Côté graphismes, l'écran du bas affiche une vue en 3D temps réel vue du dessus (on contemple donc une tête de cheveux blancs qui courent, et il faut vraiment que la caméra se détache furtivement du crâne d'Ashley pour que la perspective nous permette d'entrapercevoir ses jambes bien longues pour une gamine de 14 ans), et l'écran du haut est une image en 3D précalculée pour montrer les lieux ou objets d'intérêt. Quand on veut fouiller, on touche une icône et l'image glisse sur l'écran du bas pour qu'on puisse cliquer sur le moindre pixel qui dépasse - un vrai jeu d'aventure, je vous dis. Hélas, le peu de personnalité de l'ensemble est dispersé dans un mélange de genres. Les décors précalculés sont assez anonymes, dans la moyenne basse du genre, style Zork Nemesis ou The 11th Hour et à des années-lumière derrière les deux Syberia aux lieux époustouflants mis en scène par Benoît Sokal. Quant aux personnages, on est partagé entre des flashbacks au trait crayonné à l'occidentale... et les "vivants" (D le fantôme étant paradoxalement de ceux-là) qui sont représentés dans un excellent design manga, aux lignes claires et épurées. Que penser de D qui semble tiré d'un anime alors que ses ancêtres sortent d'un comic-book ? Mais dans les deux cas, ils sont peu utilisés car les personnages se montrent peu à l'écran en-dehors de leurs postures de dialogue, ôtant ainsi du cachet à l'ensemble pour rester dans la froideur désertique des décors. Vraiment dommage, parce que ce trait qu'on voit si rarement m'a séduit.

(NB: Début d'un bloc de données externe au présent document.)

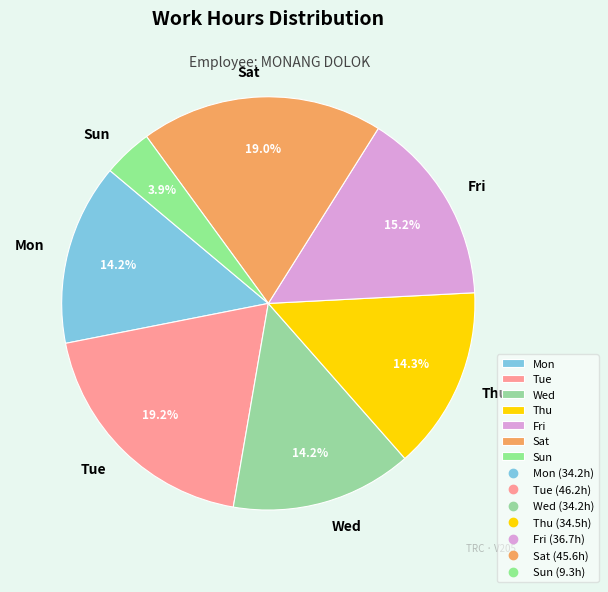

How many segments does this pie chart have?

7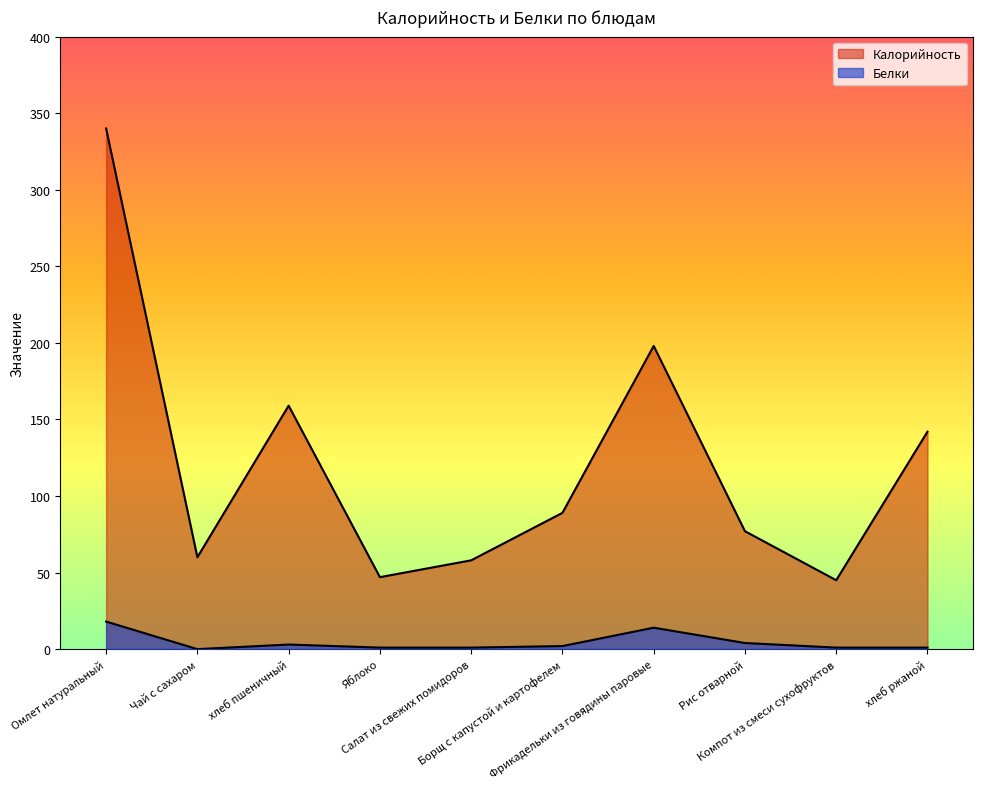

Which category has the highest value in the Белки series?

Омлет натуральный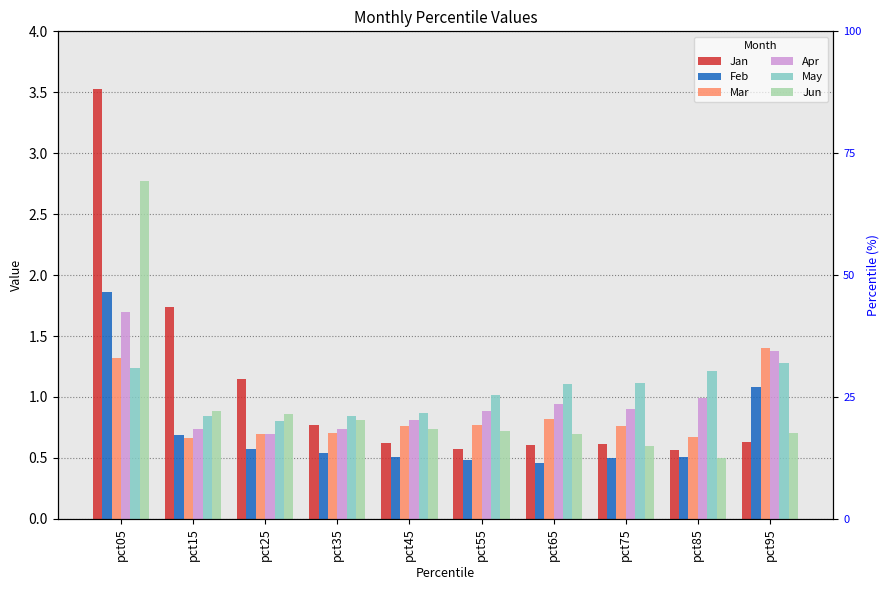

What is the sum of all Feb values?

7.2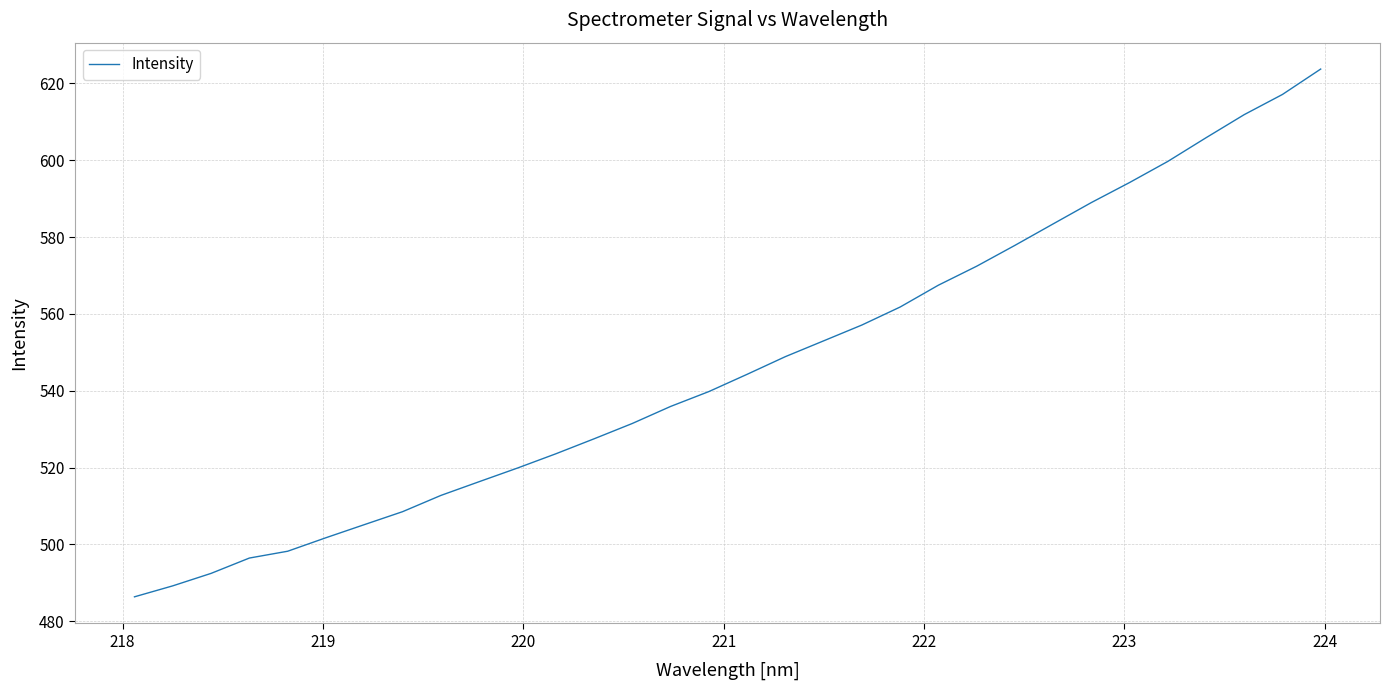

What is the smallest value displayed?

486.3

Au final, Another Code reste un jeu d'aventure : on y joue, on le finit, et on passe à autre chose - mais on peut le finir une deuxième fois pour avoir quelques variantes, et bon, le timecode de la sauvegarde m'informe qu'il m'a fallu 10 heures tout rond pour faire deux passages. C'est rafraîchissant de voir un jeu à énigmes sur console, qui plus est portable, et encore plus quand ses fonctionnalités originales sont bien exploitées. A part quelques énigmes qui demanderont l'aide d'un aîné, il s'agit somme toute d'une excellente introduction au genre pour le petit cousin/neveu/frère, et un bon moment pour vous qui êtes suffisamment âgés pour avoir pu lire cet article jusqu'ici et en survivant à l'introduction alambiquée. Si vous avez l'intention de l'acheter, vous regretterez problablement votre acquisition si vous avez versé plus de 20 eurobouzoufs. Je n'aime pas cette métaphore, mais Another Code est un joint : quelqu'un se le procure, et il tourne auprès de tous. Faites en sorte qu'on vous le prête, passez un bon week-end relax dessus, effacez votre sauvegarde et rendez-le à son possesseur pour qu'il continue à le faire circuler. Pas besoin de se l'acheter, on se le passe d'ami en connaissance comme on se passe un bouquin sympathique.



(*) "L'héroïne se pique" est un jeu de mots de Phillipe Geluck.